To this end, New Zealand's research funding system has increased funding to inform and address major health and well-being issues for older people. Government strategies and policies are increasingly focusing on the social aspects of aging and health inequities, requiring researchers and organizations to be better connected to end users. It is important that New Zealand continues to fund research that identifies unique and courageous service delivery solutions that result in positive social, financial, psychological and physical aging for older New Zealanders. Age Concern is a key organization in Christchurch that connects, supports, empowers, celebrates, and respects all older people in an inclusive community.

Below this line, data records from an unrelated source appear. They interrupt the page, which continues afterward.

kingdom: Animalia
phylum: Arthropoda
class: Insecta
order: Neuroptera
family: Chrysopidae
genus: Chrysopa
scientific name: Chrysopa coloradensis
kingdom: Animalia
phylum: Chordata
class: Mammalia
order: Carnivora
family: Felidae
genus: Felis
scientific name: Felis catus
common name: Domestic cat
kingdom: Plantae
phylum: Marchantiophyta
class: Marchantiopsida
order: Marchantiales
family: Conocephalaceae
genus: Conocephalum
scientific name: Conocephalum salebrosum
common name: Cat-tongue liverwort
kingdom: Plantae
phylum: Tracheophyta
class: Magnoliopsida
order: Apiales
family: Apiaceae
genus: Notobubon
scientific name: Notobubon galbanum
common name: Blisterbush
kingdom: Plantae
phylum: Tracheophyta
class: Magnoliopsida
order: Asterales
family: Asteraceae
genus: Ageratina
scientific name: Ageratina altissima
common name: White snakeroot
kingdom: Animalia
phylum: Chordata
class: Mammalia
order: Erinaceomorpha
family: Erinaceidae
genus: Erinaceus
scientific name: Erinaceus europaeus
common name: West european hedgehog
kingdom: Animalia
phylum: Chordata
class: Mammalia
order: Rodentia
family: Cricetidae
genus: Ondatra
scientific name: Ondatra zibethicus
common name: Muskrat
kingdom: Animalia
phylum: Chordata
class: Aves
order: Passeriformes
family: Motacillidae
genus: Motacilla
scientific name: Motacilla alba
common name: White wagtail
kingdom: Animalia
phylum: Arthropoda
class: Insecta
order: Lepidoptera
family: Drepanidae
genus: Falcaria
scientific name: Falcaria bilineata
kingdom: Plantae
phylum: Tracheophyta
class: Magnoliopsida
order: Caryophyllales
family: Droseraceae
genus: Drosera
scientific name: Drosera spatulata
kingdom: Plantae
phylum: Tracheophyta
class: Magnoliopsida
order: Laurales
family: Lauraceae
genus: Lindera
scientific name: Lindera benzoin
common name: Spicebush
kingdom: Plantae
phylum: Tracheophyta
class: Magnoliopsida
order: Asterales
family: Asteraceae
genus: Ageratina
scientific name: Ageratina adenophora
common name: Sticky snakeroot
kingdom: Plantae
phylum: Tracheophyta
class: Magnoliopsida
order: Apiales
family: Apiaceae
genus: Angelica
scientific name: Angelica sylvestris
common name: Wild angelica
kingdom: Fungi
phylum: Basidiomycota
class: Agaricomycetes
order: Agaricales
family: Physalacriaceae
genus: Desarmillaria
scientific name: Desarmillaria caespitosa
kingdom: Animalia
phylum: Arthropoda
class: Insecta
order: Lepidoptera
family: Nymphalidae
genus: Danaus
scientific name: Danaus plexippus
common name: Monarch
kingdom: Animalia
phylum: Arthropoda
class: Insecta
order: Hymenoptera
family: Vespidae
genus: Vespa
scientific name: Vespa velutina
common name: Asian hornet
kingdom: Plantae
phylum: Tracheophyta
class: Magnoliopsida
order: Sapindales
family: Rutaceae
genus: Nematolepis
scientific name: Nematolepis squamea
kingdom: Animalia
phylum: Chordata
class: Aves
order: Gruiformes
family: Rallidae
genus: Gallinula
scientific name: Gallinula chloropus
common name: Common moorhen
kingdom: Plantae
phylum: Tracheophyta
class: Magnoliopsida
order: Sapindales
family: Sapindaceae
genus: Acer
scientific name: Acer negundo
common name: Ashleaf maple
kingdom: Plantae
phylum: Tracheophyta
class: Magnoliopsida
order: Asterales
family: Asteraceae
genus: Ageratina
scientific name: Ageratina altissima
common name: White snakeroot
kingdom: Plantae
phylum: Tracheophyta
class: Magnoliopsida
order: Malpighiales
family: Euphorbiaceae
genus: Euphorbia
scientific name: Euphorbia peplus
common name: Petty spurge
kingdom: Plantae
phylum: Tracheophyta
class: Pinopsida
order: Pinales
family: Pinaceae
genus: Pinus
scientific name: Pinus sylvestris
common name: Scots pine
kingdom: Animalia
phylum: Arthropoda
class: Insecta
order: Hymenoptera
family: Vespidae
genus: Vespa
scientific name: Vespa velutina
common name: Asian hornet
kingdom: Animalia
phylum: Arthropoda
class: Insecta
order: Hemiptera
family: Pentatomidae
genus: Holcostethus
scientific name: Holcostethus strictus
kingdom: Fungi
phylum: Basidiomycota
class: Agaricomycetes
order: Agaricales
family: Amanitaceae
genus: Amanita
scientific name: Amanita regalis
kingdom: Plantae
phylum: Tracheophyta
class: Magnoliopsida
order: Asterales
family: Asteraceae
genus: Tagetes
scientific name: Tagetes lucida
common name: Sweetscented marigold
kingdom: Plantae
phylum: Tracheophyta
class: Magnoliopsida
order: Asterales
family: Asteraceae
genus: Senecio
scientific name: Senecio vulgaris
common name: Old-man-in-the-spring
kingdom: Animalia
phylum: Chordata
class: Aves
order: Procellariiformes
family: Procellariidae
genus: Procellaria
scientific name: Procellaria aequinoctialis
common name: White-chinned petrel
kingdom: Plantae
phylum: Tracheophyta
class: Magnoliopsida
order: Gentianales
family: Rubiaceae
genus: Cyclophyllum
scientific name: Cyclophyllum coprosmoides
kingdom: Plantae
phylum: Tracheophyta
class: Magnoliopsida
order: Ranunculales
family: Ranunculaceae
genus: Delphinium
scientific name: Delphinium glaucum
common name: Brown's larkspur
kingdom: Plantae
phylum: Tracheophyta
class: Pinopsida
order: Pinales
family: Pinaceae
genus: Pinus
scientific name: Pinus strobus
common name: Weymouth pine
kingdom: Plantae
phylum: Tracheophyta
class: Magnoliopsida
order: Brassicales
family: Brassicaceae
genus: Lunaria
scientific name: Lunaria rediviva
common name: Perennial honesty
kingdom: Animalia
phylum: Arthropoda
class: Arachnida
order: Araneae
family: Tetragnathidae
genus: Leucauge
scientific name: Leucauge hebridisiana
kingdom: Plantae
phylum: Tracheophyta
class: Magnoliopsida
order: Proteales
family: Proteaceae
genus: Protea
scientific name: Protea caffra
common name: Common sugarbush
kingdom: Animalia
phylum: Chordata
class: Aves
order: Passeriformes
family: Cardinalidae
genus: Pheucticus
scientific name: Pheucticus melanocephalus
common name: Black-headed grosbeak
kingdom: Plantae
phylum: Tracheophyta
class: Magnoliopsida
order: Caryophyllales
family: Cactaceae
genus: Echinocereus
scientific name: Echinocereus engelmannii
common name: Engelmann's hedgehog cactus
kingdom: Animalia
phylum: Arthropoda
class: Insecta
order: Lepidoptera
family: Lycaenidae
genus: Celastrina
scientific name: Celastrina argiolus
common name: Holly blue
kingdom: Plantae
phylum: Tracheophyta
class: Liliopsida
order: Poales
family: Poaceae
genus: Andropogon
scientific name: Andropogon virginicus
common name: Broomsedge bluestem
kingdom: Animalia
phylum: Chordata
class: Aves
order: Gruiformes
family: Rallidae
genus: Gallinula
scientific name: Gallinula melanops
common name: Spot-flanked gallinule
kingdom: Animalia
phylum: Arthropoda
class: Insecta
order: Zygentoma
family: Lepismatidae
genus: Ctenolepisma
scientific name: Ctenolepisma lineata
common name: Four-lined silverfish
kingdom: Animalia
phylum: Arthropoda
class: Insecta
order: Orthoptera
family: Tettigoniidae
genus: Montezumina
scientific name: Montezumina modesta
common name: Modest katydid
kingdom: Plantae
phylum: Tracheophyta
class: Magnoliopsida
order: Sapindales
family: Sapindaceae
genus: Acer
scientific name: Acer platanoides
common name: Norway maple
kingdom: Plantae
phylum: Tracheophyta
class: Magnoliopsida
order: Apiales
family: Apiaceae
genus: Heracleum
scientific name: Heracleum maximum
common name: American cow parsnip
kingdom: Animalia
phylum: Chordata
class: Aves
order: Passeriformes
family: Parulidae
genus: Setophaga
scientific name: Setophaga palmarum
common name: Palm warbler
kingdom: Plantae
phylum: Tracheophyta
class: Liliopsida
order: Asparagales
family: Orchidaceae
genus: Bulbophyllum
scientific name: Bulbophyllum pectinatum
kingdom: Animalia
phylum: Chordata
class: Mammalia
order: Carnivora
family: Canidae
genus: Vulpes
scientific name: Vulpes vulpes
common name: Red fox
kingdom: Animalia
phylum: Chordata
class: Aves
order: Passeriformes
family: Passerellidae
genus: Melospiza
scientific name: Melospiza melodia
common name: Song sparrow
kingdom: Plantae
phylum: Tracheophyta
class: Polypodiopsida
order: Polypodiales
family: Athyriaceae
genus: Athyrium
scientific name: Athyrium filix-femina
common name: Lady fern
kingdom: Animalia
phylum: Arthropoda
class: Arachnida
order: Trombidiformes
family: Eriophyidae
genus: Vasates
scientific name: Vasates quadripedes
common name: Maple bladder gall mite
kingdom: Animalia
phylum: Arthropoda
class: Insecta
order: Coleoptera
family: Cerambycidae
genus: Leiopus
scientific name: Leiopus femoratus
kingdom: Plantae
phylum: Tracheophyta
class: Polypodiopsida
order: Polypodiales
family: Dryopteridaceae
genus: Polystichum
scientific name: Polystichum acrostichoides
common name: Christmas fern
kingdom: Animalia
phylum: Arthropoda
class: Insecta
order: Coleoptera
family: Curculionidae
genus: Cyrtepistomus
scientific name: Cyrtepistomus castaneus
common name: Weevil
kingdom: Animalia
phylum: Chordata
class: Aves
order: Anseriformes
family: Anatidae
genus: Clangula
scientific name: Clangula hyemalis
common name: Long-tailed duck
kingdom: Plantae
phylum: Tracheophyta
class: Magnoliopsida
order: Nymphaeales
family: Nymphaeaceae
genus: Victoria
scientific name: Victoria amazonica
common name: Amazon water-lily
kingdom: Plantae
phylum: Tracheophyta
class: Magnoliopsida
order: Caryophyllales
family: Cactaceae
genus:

They organize social outings, provide a range of services such as home and health services, and maintain a directory of useful information. The NZ Super is also quite flexible, allowing elderly New Zealanders to leave the country for up to six months a year, helping Pacific residents stay connected to their families and communities. Dementia New Zealand is another important organization in Christchurch that works to raise awareness, educate, and support those affected by dementia. Through their efforts, they aim to improve the quality of life for individuals with dementia as well as their caregivers, communities, and support networks.
The proposed changes to the New Zealand strategy for caregivers will make it possible to provide financial support and training to family caregivers, which will facilitate equitable and culturally appropriate care delivery. Like most Western countries, the significant increase in the proportion of elderly New Zealanders over the next 20 years will bring new opportunities and challenges to meet the needs of this population. It is essential that we continue to fund research that identifies unique and courageous service delivery solutions that result in positive social, financial, psychological and physical aging for older New Zealanders.